Implementation orientation:
- Shared memory across processes can be implemented using Memory Mapped Files.
- Shared memory in the same process could be implemented using variables and concurrent collections with threads, threadpools and Tasks.
- Since multiple writes should be synchronized and for most cases read should be prevented or stale data can be used instead while write is in progress, a ReaderWriterLock should be considered.
- It is the purpose of this article to introduce the ideas behind this solution, so read on.
 

IPC/Named Pipes

Multiple parts of our application can receive the information they need from named pipes, each one is doing their task and pushing the results to the next pipe.
 
Advantages:
- Relative speed and separation of concerns.
 
Disadvantages:
- IPC and Socket programming could be tricky, implementing a retry, knowing when to listen and when to open/close connections to achieve optimum performance is not trivial, while WCF provides a simplified way of doing things, it still requires much attention to security and retry mechanisms.
- Using Named Pipes on the same machine is fast, but using sockets between different machines is relatively slow and network speed will affect the performance of the application greatly.
 
Implementation orientation:
- Named pipes could be implemented using NamedPipeServerStream and NamedPipeClientStream.
- I recommend using WCF facilities for this, although it adds overhead, the configuration options, flexibility and optional security and encryption will save a lot of time in the future in case the application becomes a large scale operation.
 

Messaging

Multiple parts of our application are listening to different queues, these parts are also responsible for pushing the next message to the next queue, this goes on and on until the incoming documents are handled to completion.
 
Advantages:
- Horizontally scalable (depending on the queuing mechanism and architecture of curse)
- Simple programming and thought processes.
- Adding publishers/subscribers to our queue is relatively simple, more listeners, meaning easier concurrent processing, so if we have two listeners to the same queue, two of them can work on the same task but with a different data at the same time.
 
Disadvantages:
- While providing high bandwidth processing it also provides a relatively high latency, meaning, it takes time to pass the document through all the queues.
 
Implementation orientation:
- For in-app implementation, a simple ConcurrentQueue with a waiting thread could do the trick (and is very fast), add waiting threads if your application demands it AND you have available cores.
- For more robust solution use MSMQ, ActiveMQ, ZeroMQ etc', note that I have used only MSMQ so I can't recommend any specific solution, one size doesn't fit all and you should do your own research on which one is the best for you, many cloud providers also provide a messaging solution, so it might be beneficial to take a look at them.
- Passing only a document id is much preferred to passing the whole document.
 

So what are Concurrency Models?

Concurrency models are the basic building blocks for adding concurrency to your application, consider the following:

- Shared Memory, which relies on the basic premise that all code in the program can access all memory, in a shared memory model, we need to synchronize access to shared resources as conflicts might cause a program to misbehave due to the result being non-deterministic.
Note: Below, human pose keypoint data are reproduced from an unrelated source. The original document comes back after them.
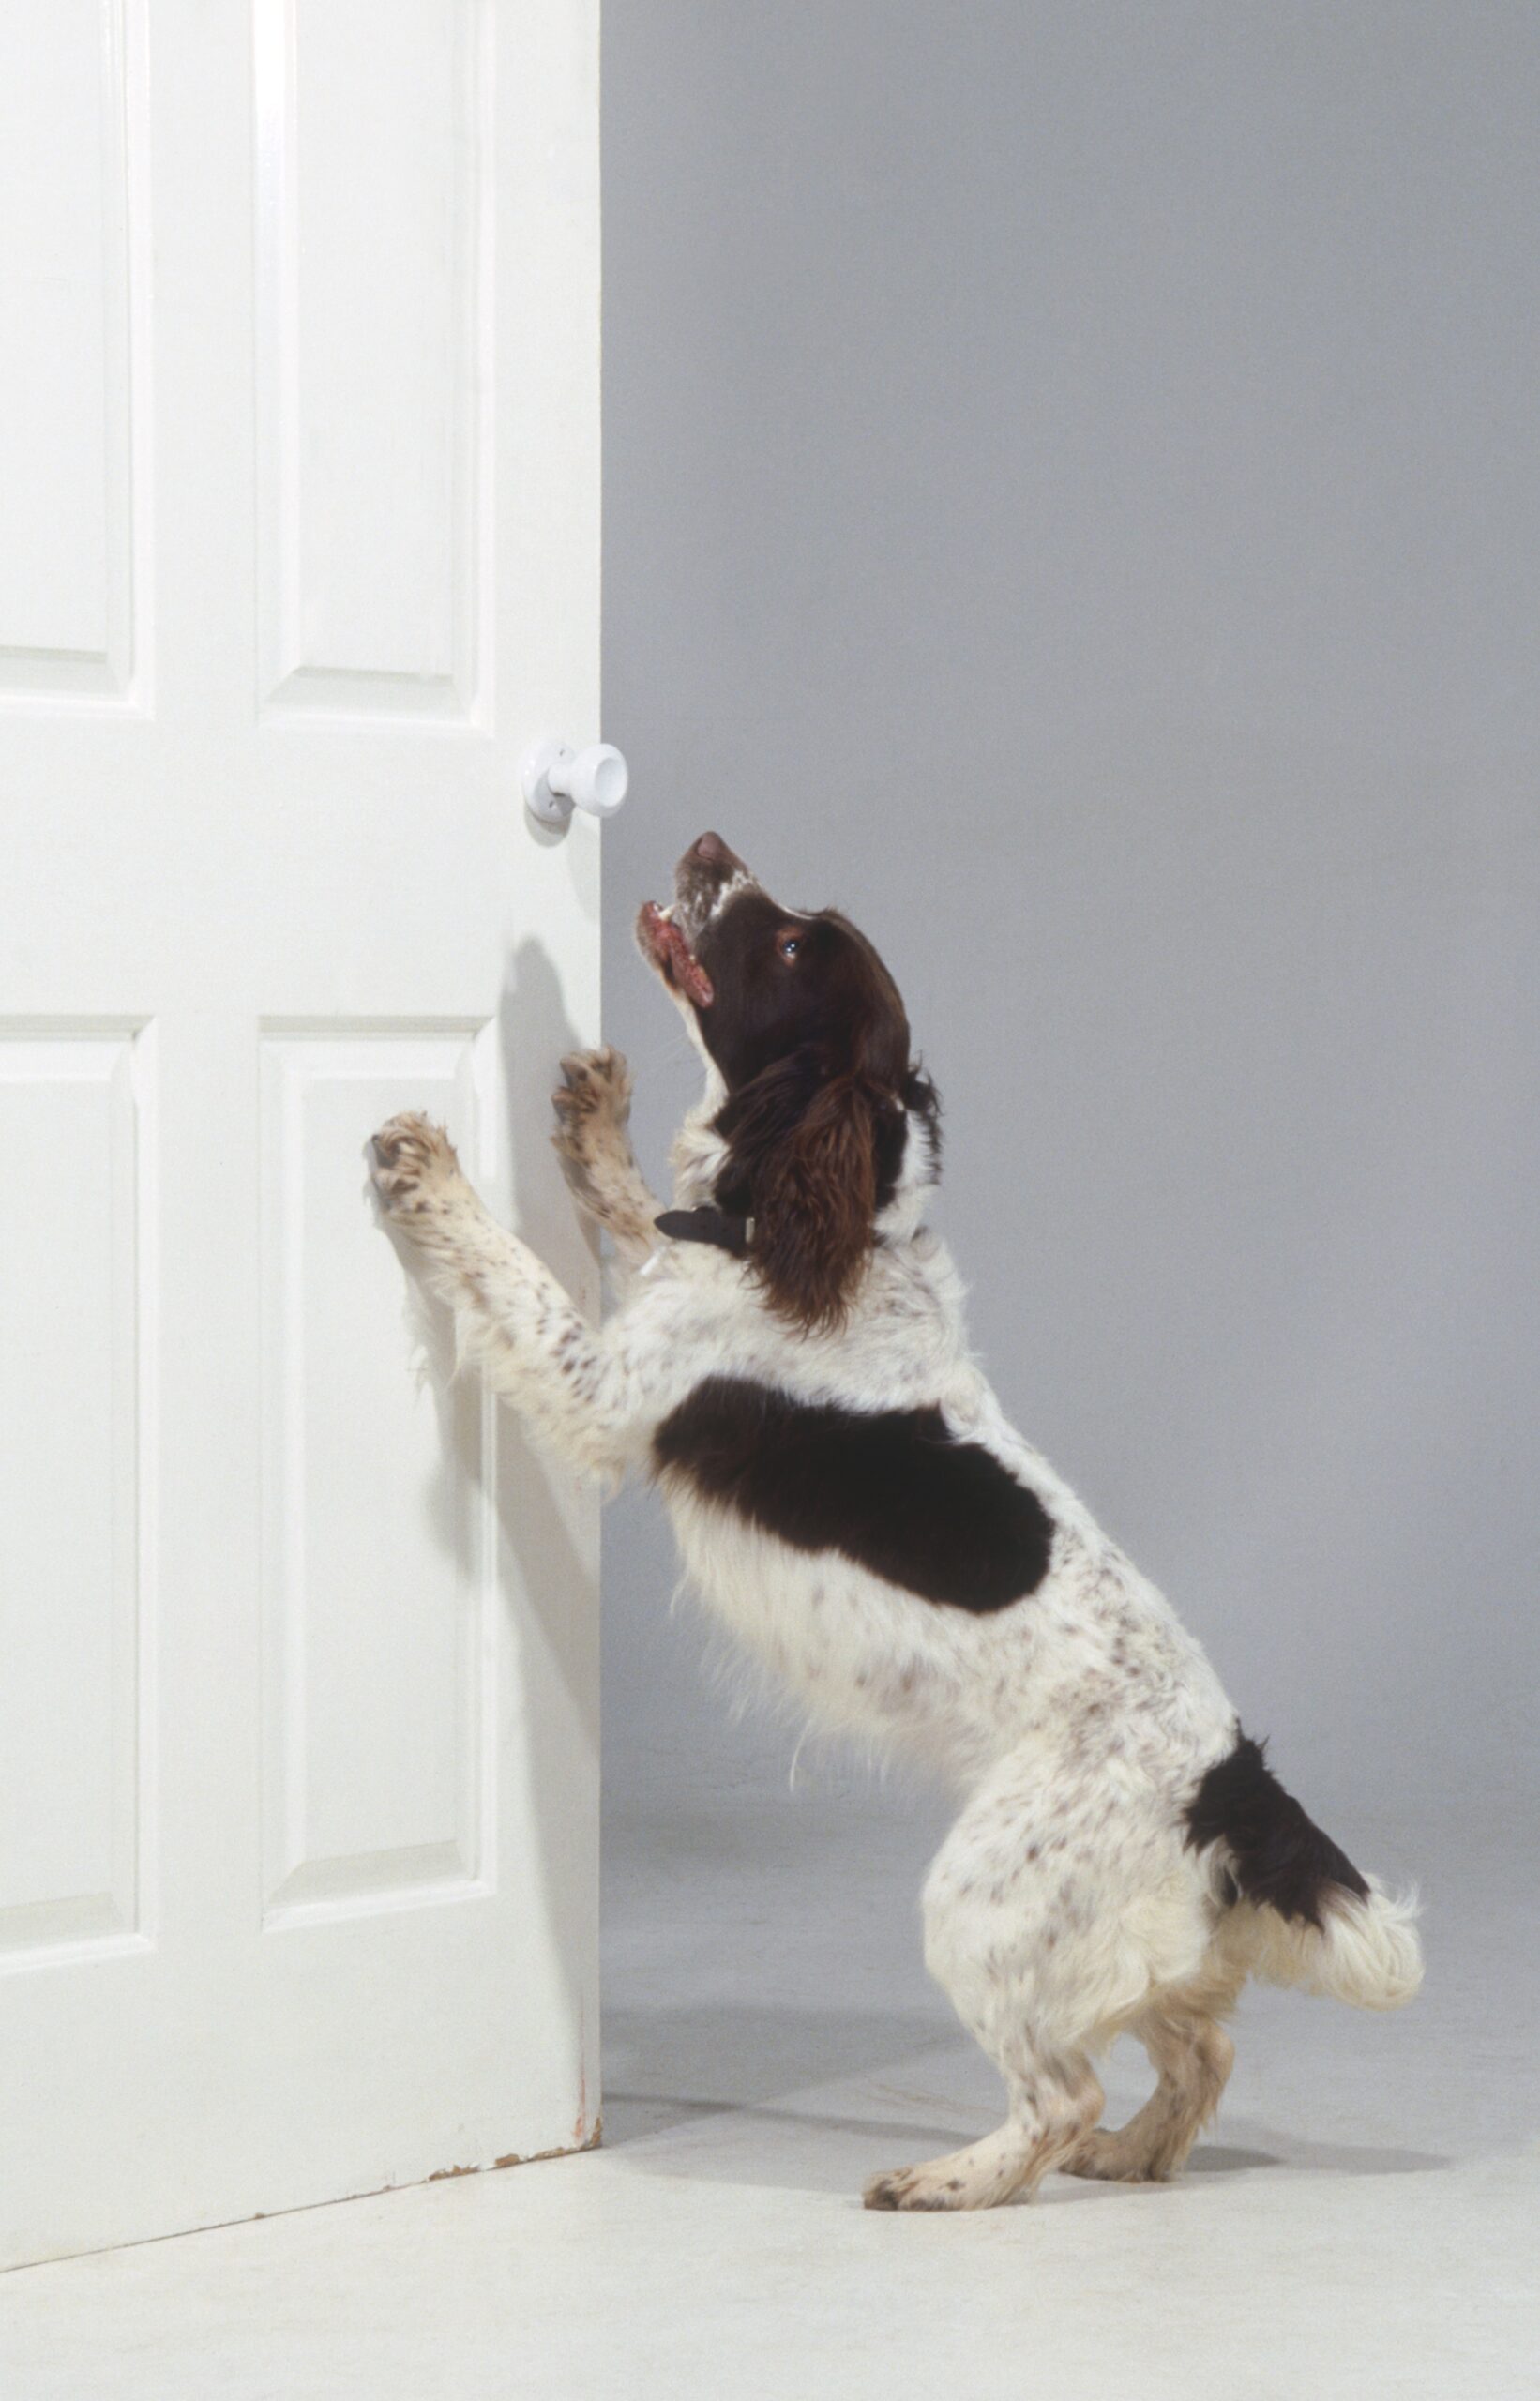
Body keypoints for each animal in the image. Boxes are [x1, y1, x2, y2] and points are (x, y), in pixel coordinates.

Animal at [370, 830, 1422, 2209]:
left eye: (791, 943)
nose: (709, 845)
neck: (839, 1236)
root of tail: (1229, 1780)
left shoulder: (600, 1394)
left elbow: (514, 1273)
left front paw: (428, 1172)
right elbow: (642, 1205)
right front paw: (594, 1121)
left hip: (982, 1898)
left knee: (1062, 2089)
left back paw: (953, 2182)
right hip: (1112, 1929)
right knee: (1202, 2045)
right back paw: (1136, 2155)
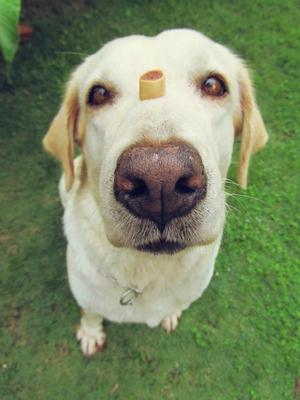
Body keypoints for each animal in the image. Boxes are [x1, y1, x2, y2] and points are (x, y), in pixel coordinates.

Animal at [42, 28, 268, 354]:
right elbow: (91, 313)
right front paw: (90, 333)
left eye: (213, 85)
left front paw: (169, 315)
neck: (149, 271)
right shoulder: (87, 296)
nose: (160, 179)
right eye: (98, 94)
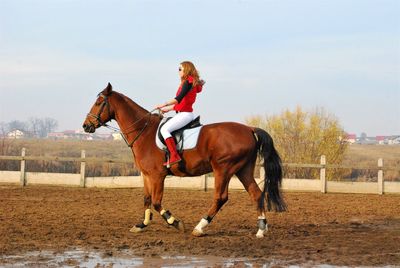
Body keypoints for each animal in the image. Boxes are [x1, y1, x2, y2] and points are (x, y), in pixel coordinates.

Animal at [83, 82, 286, 238]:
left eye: (99, 102)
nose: (86, 126)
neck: (144, 131)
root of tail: (249, 129)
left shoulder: (157, 176)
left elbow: (156, 202)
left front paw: (175, 222)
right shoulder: (147, 175)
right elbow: (147, 199)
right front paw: (142, 224)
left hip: (224, 169)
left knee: (220, 197)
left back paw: (199, 227)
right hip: (243, 169)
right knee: (256, 194)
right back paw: (261, 230)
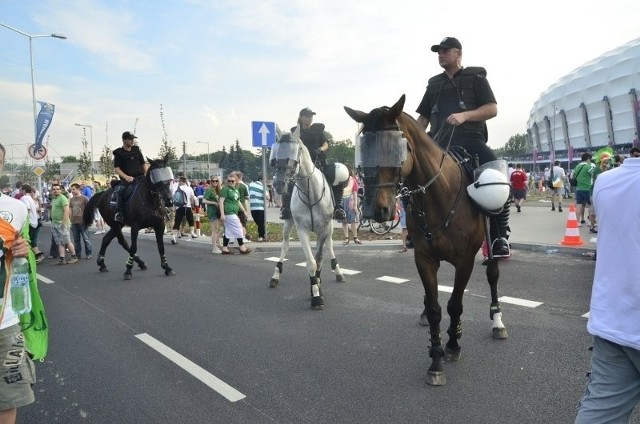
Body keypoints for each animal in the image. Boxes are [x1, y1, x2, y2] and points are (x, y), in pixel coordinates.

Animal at [268, 124, 344, 310]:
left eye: (295, 152)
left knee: (330, 245)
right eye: (275, 156)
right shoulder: (302, 229)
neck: (311, 192)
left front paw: (317, 287)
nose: (279, 184)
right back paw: (275, 275)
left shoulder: (324, 228)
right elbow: (311, 262)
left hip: (329, 227)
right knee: (285, 246)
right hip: (288, 223)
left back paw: (337, 270)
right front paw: (315, 294)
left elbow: (320, 258)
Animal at [342, 94, 508, 386]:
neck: (440, 196)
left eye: (394, 148)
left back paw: (497, 320)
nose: (376, 210)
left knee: (493, 275)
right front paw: (436, 358)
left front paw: (452, 345)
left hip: (491, 244)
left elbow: (455, 304)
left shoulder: (465, 261)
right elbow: (434, 308)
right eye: (364, 151)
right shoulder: (425, 259)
- Immutable Data Structures, which relies on all data being immutable (e.g. unchangeable), so if you want to add value 1 to an array containing 1,2,3, the value is not simply added, but a copy of the array is created, 1 is added and the new array is being returned. multiple writes will each return a different array with different values and will be valid only for that calling function, to sync all of these arrays, another one is created by combining all results. this is an easier model to understand but with huge memory structures it could be a problem, the biggest advantage of immutable data structures is that they don't need to be synchronized or locked for shared access.

- Message Passing, which relies on each process to be responsible for its own actions, want to tell it to do something? send a message. JavaScript multithreading (Web Worker) is based on that.